- WORK TASK
A faithful copy is required. Print each line of the data exactly and omit the pictures.

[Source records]
▶
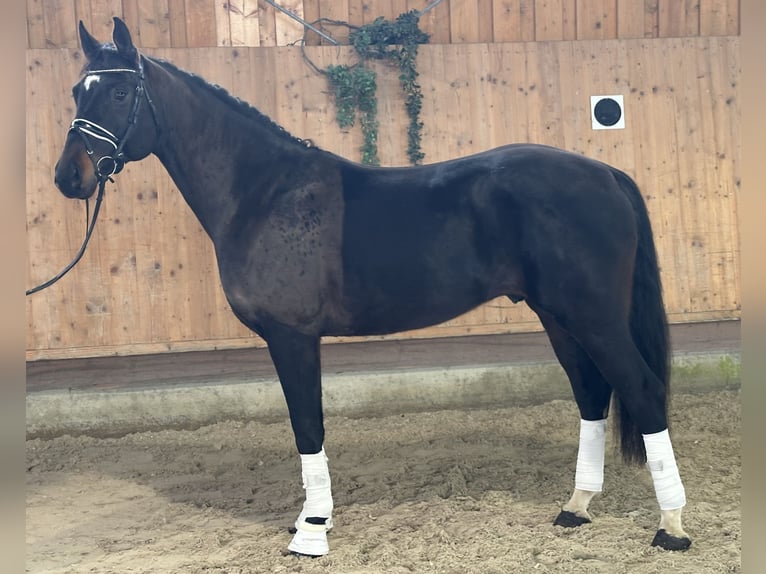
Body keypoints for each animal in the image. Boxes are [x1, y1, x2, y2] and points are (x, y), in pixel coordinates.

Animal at [53, 17, 692, 556]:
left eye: (118, 94)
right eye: (77, 91)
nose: (68, 177)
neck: (264, 192)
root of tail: (605, 174)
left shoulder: (291, 336)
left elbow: (307, 425)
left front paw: (311, 530)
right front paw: (312, 519)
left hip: (594, 316)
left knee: (640, 388)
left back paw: (672, 528)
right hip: (557, 315)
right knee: (591, 393)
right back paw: (576, 507)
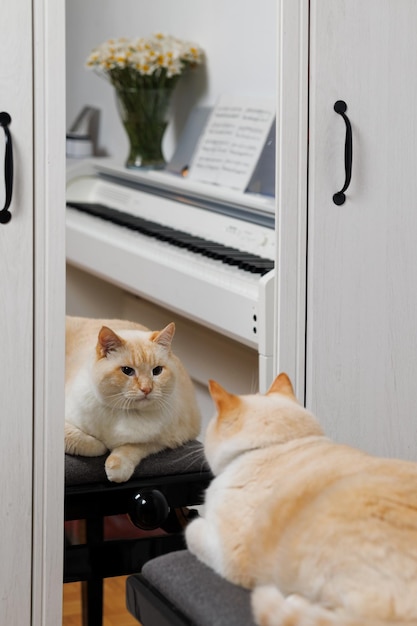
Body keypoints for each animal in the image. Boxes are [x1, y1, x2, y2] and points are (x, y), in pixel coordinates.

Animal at [65, 316, 200, 482]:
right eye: (127, 370)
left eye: (157, 371)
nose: (146, 389)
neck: (125, 413)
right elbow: (83, 441)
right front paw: (101, 446)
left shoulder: (165, 440)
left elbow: (133, 448)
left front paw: (116, 469)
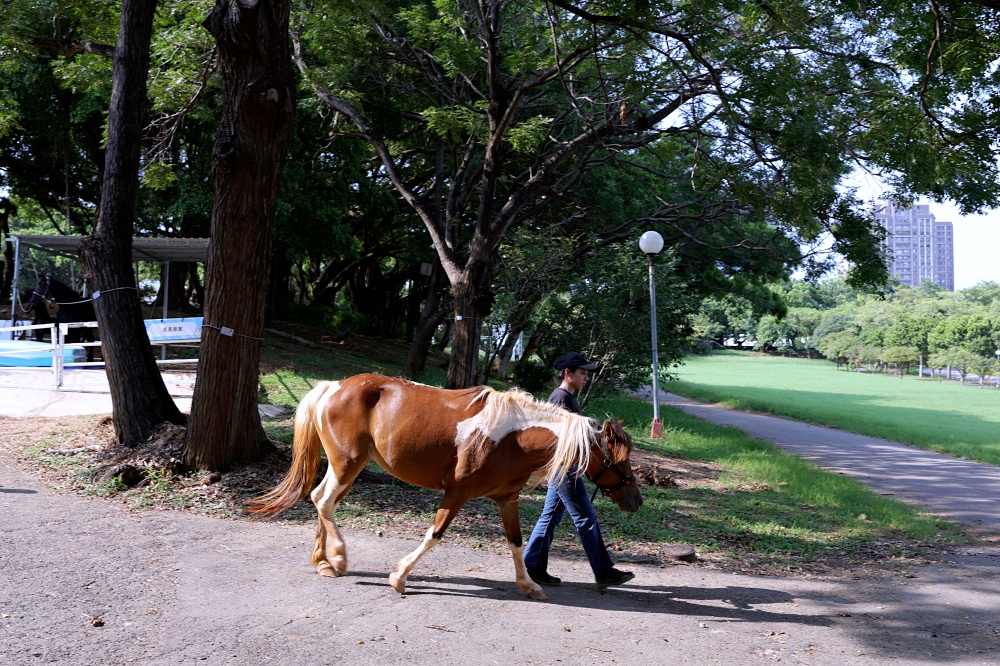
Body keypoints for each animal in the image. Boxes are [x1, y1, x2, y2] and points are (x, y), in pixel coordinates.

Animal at [246, 374, 644, 596]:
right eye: (619, 461)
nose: (635, 500)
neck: (514, 438)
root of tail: (335, 387)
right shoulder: (458, 492)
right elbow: (433, 535)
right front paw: (399, 577)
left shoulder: (506, 500)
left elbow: (516, 543)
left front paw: (529, 585)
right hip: (348, 464)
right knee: (324, 501)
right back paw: (340, 557)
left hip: (347, 466)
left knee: (321, 499)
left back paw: (324, 562)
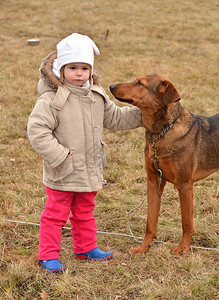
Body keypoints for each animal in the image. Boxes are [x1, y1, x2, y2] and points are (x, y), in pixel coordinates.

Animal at [109, 75, 219, 255]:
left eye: (140, 83)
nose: (111, 86)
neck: (160, 133)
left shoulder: (184, 185)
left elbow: (186, 222)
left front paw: (183, 248)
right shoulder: (154, 182)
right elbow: (150, 222)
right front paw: (143, 247)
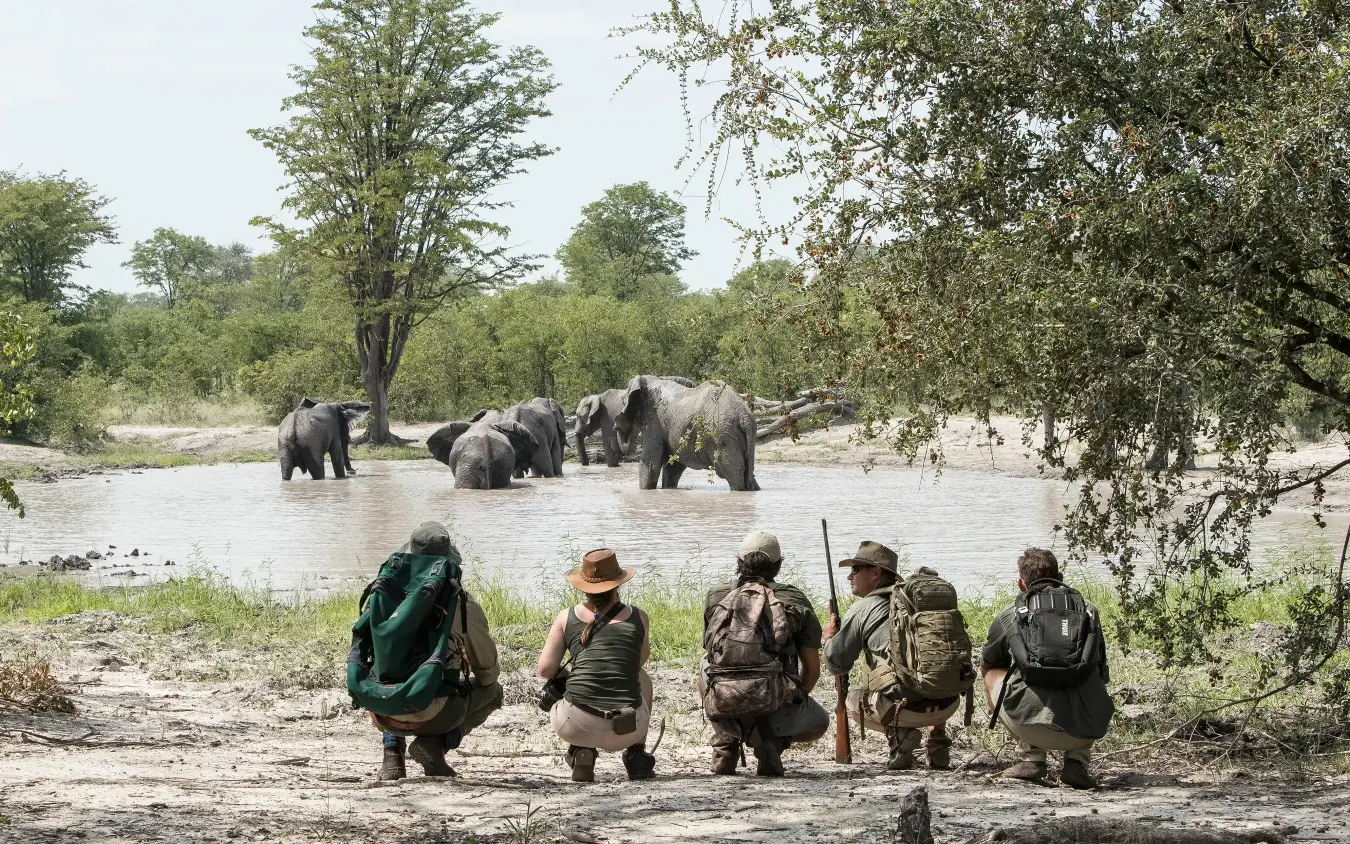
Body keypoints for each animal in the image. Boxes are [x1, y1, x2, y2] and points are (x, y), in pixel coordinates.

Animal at [613, 375, 760, 491]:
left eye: (623, 402)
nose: (616, 425)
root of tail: (744, 416)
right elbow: (674, 465)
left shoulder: (654, 421)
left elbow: (651, 462)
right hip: (746, 435)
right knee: (749, 472)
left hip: (723, 435)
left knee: (732, 472)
◀
- SOLUTION TO THE PROBLEM
Body keypoints for each animal in the image. Boxes are [x1, y1, x2, y2] and points are (x, y), in pixel coordinates.

Animal at [53, 17, 692, 556]:
left eye: (118, 94)
right eye: (77, 91)
nose: (68, 177)
neck: (264, 192)
root of tail: (605, 174)
left shoulder: (291, 336)
left elbow: (307, 425)
left front paw: (311, 530)
right front paw: (312, 519)
left hip: (594, 316)
left knee: (640, 388)
left back paw: (672, 528)
right hip: (557, 315)
right knee: (591, 393)
right back paw: (576, 507)
Body keypoints for each animal in the image. Boxes are [x1, y1, x2, y2] and points are (x, y), in pixel coordinates.

Animal at [65, 316, 200, 482]:
right eye: (127, 370)
left eye: (157, 371)
nose: (146, 389)
neck: (125, 413)
right elbow: (83, 441)
right front paw: (101, 446)
left shoulder: (165, 440)
left elbow: (133, 448)
left front paw: (116, 469)
Body keypoints for each animal in the image. Boxes are [x1, y1, x2, y2] and points are (x, y), in pixel coordinates.

Animal at [246, 374, 644, 596]:
right eye: (619, 461)
nose: (635, 500)
neck: (514, 438)
root of tail: (335, 387)
right shoulder: (458, 492)
right elbow: (433, 535)
right front paw: (399, 577)
left shoulder: (506, 500)
left elbow: (516, 543)
left front paw: (529, 585)
right hip: (348, 464)
right knee: (324, 501)
right back paw: (340, 557)
left hip: (347, 466)
left knee: (321, 499)
left back paw: (324, 562)
Body keypoints for each animal in the image. Boxes are [x1, y1, x2, y2] and points are (x, y), in pixel coordinates.

Animal at [109, 75, 219, 255]:
left eye: (140, 83)
nose: (111, 86)
neck: (160, 133)
left shoulder: (184, 185)
left elbow: (186, 222)
left front paw: (183, 248)
right shoulder: (154, 182)
right elbow: (150, 222)
right front paw: (143, 247)
Body keypoints for each animal in the image. Boxes are [x1, y1, x2, y2] and points are (x, y), in pixel coordinates.

Animal at [613, 375, 760, 491]:
left eye: (623, 402)
nose: (616, 425)
root of tail: (744, 416)
right elbow: (674, 465)
left shoulder: (654, 421)
left elbow: (651, 462)
right hip: (746, 435)
right knee: (749, 472)
left hip: (723, 435)
left knee: (732, 472)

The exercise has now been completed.